══ Listed records ══
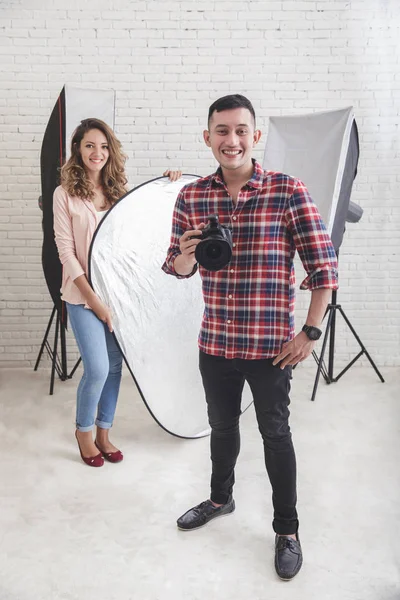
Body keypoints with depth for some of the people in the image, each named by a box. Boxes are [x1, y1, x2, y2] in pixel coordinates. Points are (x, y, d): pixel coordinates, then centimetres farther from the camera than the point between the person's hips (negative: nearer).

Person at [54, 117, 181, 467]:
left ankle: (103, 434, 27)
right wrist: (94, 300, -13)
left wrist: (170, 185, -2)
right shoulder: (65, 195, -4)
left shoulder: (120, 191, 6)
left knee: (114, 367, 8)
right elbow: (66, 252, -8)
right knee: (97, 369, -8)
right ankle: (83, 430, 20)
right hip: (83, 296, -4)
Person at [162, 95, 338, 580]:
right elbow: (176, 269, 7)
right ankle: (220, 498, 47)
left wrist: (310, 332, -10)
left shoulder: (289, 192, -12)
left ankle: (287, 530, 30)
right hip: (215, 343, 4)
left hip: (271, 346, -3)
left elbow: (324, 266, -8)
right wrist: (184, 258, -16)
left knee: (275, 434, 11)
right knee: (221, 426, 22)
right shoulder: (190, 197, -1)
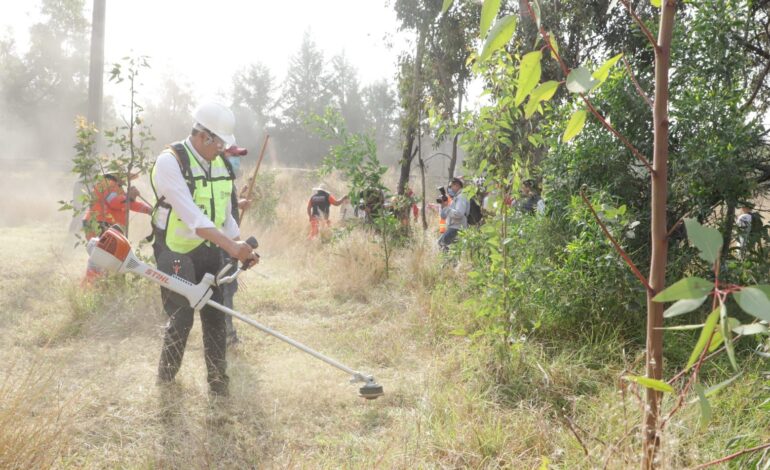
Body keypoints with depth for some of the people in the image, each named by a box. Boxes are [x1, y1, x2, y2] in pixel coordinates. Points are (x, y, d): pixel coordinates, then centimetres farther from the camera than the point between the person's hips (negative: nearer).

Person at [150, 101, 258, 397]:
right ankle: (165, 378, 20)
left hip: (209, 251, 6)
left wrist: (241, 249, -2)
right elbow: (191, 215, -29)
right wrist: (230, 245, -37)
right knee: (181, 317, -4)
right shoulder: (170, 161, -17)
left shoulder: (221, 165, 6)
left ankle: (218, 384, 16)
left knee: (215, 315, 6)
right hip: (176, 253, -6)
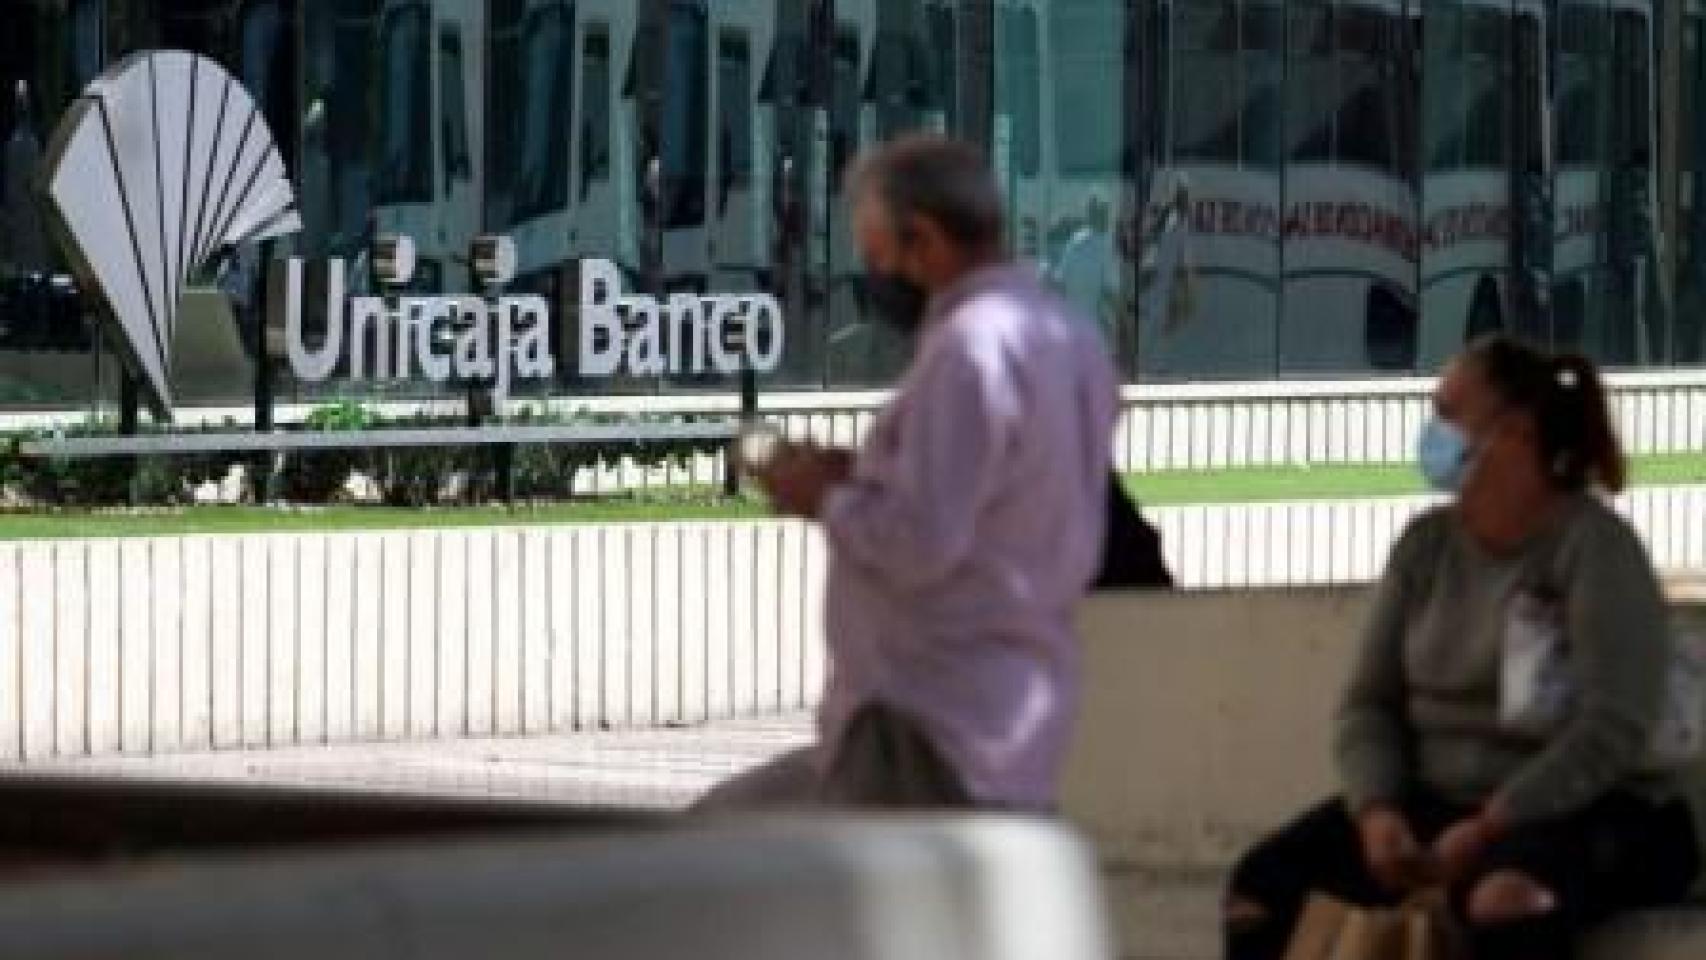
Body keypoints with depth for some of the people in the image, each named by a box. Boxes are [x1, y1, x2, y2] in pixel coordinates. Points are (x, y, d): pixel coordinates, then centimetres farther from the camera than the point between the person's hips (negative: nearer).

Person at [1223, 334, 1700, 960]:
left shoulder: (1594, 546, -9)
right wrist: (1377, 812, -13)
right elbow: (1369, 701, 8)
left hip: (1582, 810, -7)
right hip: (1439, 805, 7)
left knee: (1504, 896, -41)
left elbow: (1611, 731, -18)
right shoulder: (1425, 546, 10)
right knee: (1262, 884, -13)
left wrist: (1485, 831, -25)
═══
══ Listed records ══
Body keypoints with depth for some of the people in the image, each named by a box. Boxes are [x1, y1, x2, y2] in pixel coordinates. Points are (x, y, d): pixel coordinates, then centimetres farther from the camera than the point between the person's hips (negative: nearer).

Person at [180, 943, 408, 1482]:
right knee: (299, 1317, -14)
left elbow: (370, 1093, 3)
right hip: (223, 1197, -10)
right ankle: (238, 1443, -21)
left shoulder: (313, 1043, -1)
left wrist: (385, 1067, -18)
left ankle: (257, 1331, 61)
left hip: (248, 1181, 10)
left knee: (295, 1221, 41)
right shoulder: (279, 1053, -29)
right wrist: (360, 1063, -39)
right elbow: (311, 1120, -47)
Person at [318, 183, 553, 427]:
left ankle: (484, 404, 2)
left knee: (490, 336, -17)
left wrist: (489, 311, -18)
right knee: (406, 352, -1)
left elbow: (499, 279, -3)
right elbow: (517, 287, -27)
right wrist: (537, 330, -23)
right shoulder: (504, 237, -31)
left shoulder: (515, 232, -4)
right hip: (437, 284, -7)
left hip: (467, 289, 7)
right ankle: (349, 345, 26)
═══
══ Listed records ══
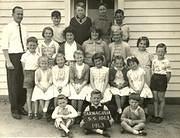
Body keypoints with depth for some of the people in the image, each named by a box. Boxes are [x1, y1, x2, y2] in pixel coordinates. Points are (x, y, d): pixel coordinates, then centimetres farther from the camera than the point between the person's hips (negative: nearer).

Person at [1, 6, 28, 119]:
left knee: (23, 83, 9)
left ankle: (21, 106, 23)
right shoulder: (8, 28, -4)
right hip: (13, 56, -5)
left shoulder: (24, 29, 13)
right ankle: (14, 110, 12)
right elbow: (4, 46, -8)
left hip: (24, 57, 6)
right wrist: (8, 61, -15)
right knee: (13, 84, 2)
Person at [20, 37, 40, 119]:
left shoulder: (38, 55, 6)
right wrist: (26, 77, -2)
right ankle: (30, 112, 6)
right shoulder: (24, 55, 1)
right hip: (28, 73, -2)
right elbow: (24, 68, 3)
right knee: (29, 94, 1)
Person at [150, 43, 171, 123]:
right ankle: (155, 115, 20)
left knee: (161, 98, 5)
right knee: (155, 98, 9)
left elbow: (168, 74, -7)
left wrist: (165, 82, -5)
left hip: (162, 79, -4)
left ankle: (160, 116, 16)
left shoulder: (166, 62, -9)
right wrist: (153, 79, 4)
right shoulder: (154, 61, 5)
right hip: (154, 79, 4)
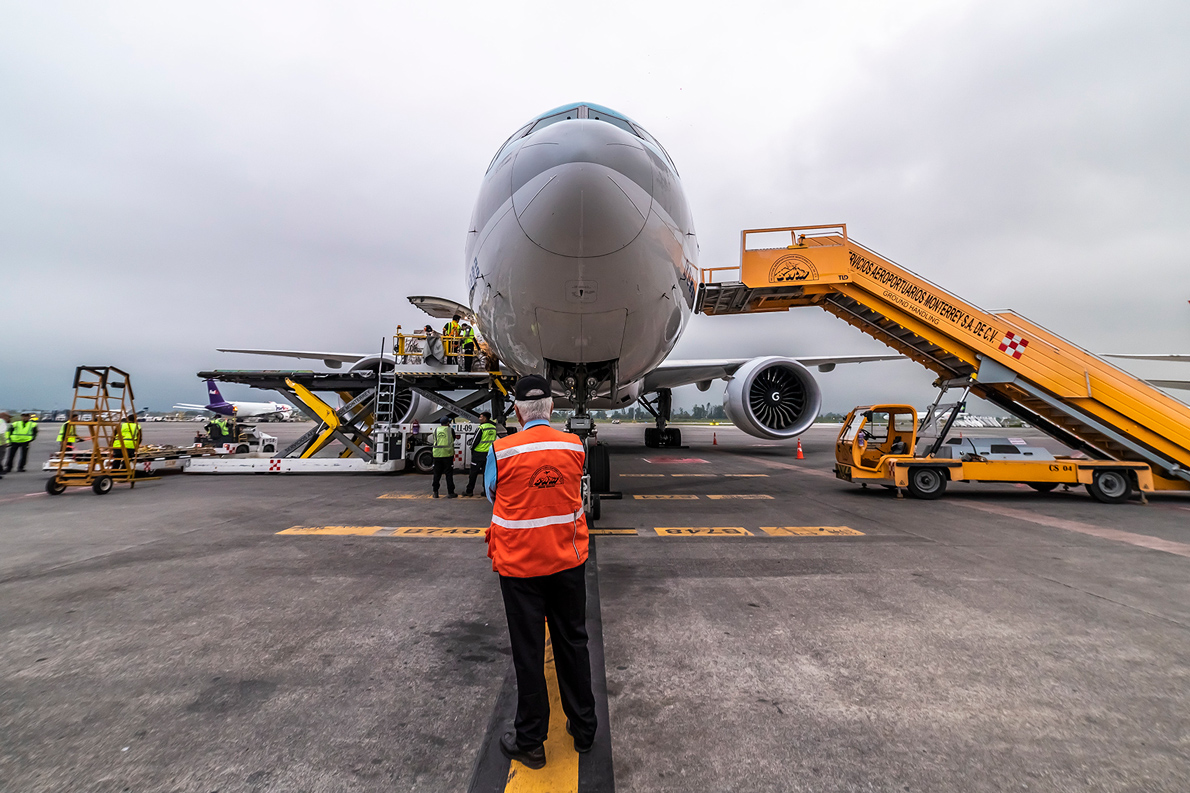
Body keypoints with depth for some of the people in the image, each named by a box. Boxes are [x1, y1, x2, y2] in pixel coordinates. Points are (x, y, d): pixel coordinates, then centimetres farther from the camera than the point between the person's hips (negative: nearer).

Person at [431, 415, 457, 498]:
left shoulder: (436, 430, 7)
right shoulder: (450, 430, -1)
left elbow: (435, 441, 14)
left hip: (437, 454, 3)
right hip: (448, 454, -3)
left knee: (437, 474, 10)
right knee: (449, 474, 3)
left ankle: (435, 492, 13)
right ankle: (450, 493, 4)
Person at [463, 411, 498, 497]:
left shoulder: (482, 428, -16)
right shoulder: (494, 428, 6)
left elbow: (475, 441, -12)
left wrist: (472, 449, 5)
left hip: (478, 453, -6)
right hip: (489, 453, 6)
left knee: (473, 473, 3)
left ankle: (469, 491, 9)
═══
- Problem statement
Please duplicate the lines above, starting at the line that contains "left hip: (209, 251, 6)" and ending at the line that contains "right hip: (176, 253, -6)".

- Response area
left hip: (209, 251, 6)
left wrist: (241, 249, -2)
right elbow: (191, 215, -29)
right wrist: (230, 245, -37)
right knee: (181, 317, -4)
right shoulder: (170, 161, -17)
left shoulder: (221, 165, 6)
left ankle: (218, 384, 16)
left knee: (215, 315, 6)
right hip: (176, 253, -6)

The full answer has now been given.